Herbert is unlikely to have stood in 1660, but in 1661 his great-nephew, the 3rd Lord Herbert of Chirbury, proposed him as candidate for the borough seat in Montgomery. As tenant of Kerry rectory, he had some claim to be regarded as a local landowner, but he was not elected. However, he regained his Bewdley seat by defeating the Cavalier, Sir Ralph Clare, and Lord Wharton listed him as a friend to be managed by Sir Richard Onslow. A moderately active Member of the Cavalier Parliament, he was appointed to 90 committees.
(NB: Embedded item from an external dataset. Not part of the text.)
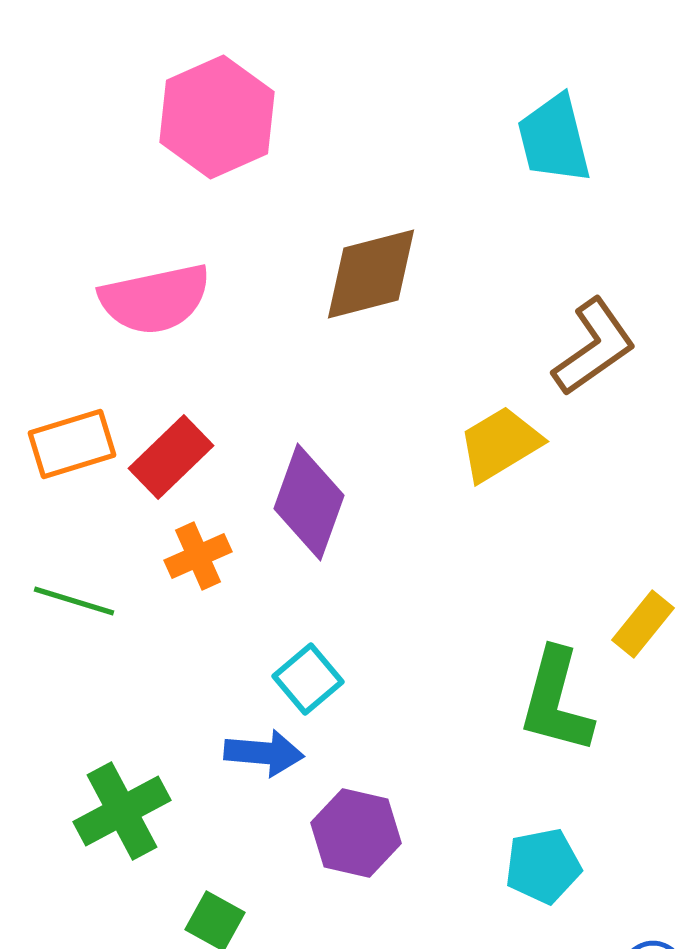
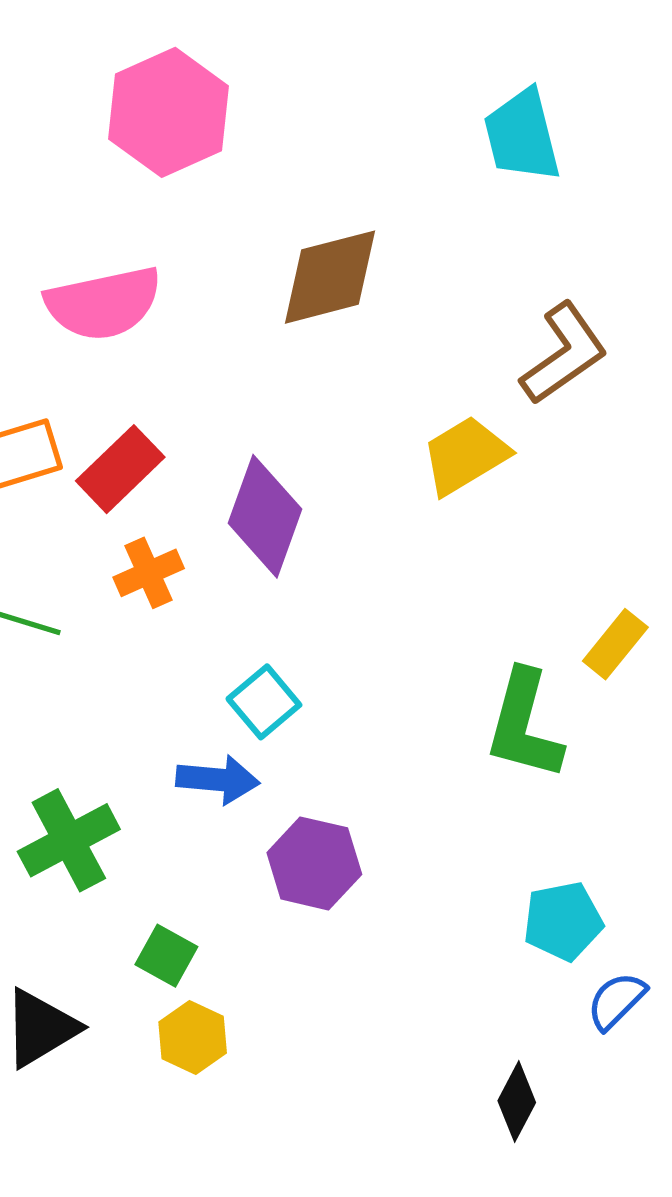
cyan pentagon: (543, 866) -> (563, 921), moved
In the opening session he was named to the committees for the security and corporations bills, for preventing mischief from Quakers, for the bill of pains and penalties, and for the Stour and Salwarp navigation bill. In the course of his prolonged and unsuccessful struggle to reassert the authority of his office over the theatres he was served with a subpoena on behalf of Michael Mohun, the leading man in the Theatre Royal. He claimed parliamentary privilege on 24 Jan. 1662, but the House ordered proceedings to be stayed three days later, and on 3 Feb. the court of common pleas awarded Herbert £48. In the 1663 session he was added to the committee for the regulation of printing and appointed to that for recommending remedies for meetings of dissenters. When he went out of town at the prorogation, one of his staff complained of his ‘much attendance at the Parliament House’. Listed as a court dependent in 1664, he was named to the committees for the bills to cancel the conveyance by Sir John Pakington, 2nd Bt., of his Aylesbury property, and to erect a separate parish of St. James Piccadilly, as well as to that for the conventicles bill. On 20 Jan. 1665 he carried up the bill to enable Samuel Sandys I and his son to sell part of their estate, and he was the first Member appointed to the committees on the bill for the true making of brick and tile and the bill for the Brixton navigation promoted by Lord Loughborough.5

Herbert’s attitude to Clarendon’s dismissal is unknown, and he was appointed to no further committees of political moment, though he took a keen interest in the rebuilding of London. He is recorded as making only four speeches. On 10 Dec. 1669 he opposed the attempt to suspend Sir George Carteret, because he ‘never remembers the suspension of any man but for things arising out of the House’. He argued cogently against double taxation of absentee Members in 1671, because it would condemn them unheard and expose the privileges of the Commons to the scrutiny of the Lords. He opposed the bill for a bridge at Putney on 4 Apr. because it looked like a monopoly and the House was too thin to consider so important a measure. He was on both lists of government supporters at this time as one of the Members who usually voted for supply. His last speech was in the debate on relief for ‘tender consciences’ on 14 Feb. 1673. He strongly opposed the extension of the bill to Papists, ‘for they are not quiet and peaceable men as others are’. He died on 27 Apr. and was buried at St. Paul’s, Covent Garden.6

Ref Volumes: 1660-1690

Author: Edward Rowlands

Notes

  • 1. Vis. Worcs. (Harl. Soc. xc), 47; PCC 65 Dale, 67 Byrde.
  • 2. Carlisle, Privy Chamber, 132; J. Q. Adams, Dramatic Recs. of Sir Henry Herbert, 8; Arch. Camb. (ser. 6), xvii. 195.
  • 3. J. H. Gleason Justices of the Peace, 217; Townshend’s Diary ed. Bund, ii. 276.
  • 4. VCH Worcs. iv. 308; Keeler, Long Parl. 211; SP23/186/518-43; HMC 5th Rep. 179.
  • 5. PRO 30/53/7/76; L. Hotson, Commonwealth and Restoration Stage, 202-5; CSP Dom. 1661-2, p. 244; Adams, 129.
  • 6. Grey, i. 213-14, 393, 417; ii. 35.